| DESCRIPTION OF THE TASK |
Please go through the material below and keep only the lines that contain the string "shoulder". Treat uppercase and lowercase letters as different.

### DATA FOR REVIEW

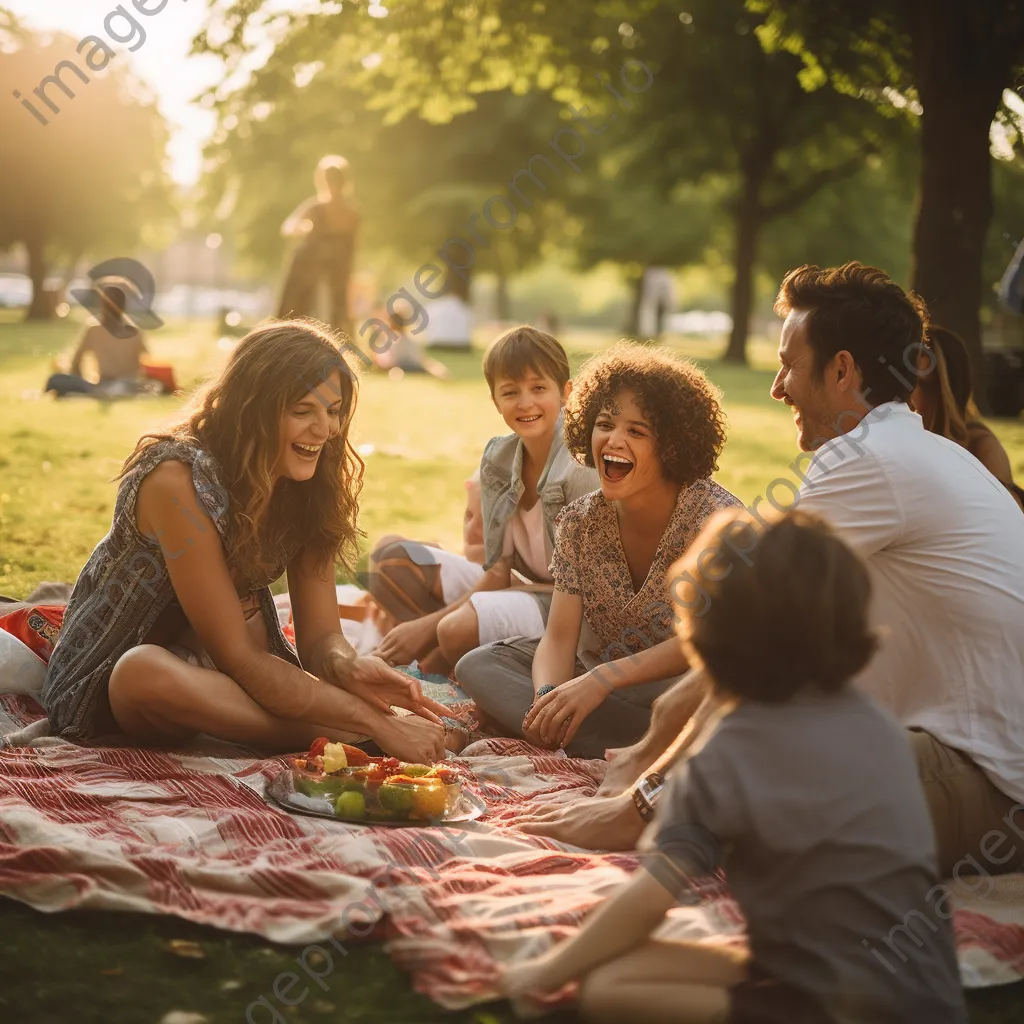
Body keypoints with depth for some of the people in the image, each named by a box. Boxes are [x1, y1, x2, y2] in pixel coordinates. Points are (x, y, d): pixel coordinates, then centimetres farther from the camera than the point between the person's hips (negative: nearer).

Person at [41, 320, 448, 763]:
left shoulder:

######
### DATA FOR REVIEW

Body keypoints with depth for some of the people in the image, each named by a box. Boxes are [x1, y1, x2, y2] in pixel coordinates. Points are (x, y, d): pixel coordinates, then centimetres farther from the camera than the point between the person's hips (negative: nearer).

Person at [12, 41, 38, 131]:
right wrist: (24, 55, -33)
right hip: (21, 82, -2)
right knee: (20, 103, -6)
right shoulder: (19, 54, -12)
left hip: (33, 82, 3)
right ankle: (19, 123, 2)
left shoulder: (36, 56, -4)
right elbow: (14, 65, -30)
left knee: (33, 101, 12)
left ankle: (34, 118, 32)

######

| WRITTEN ANSWER |
left shoulder:
right shoulder: (19, 54, -12)
left shoulder: (36, 56, -4)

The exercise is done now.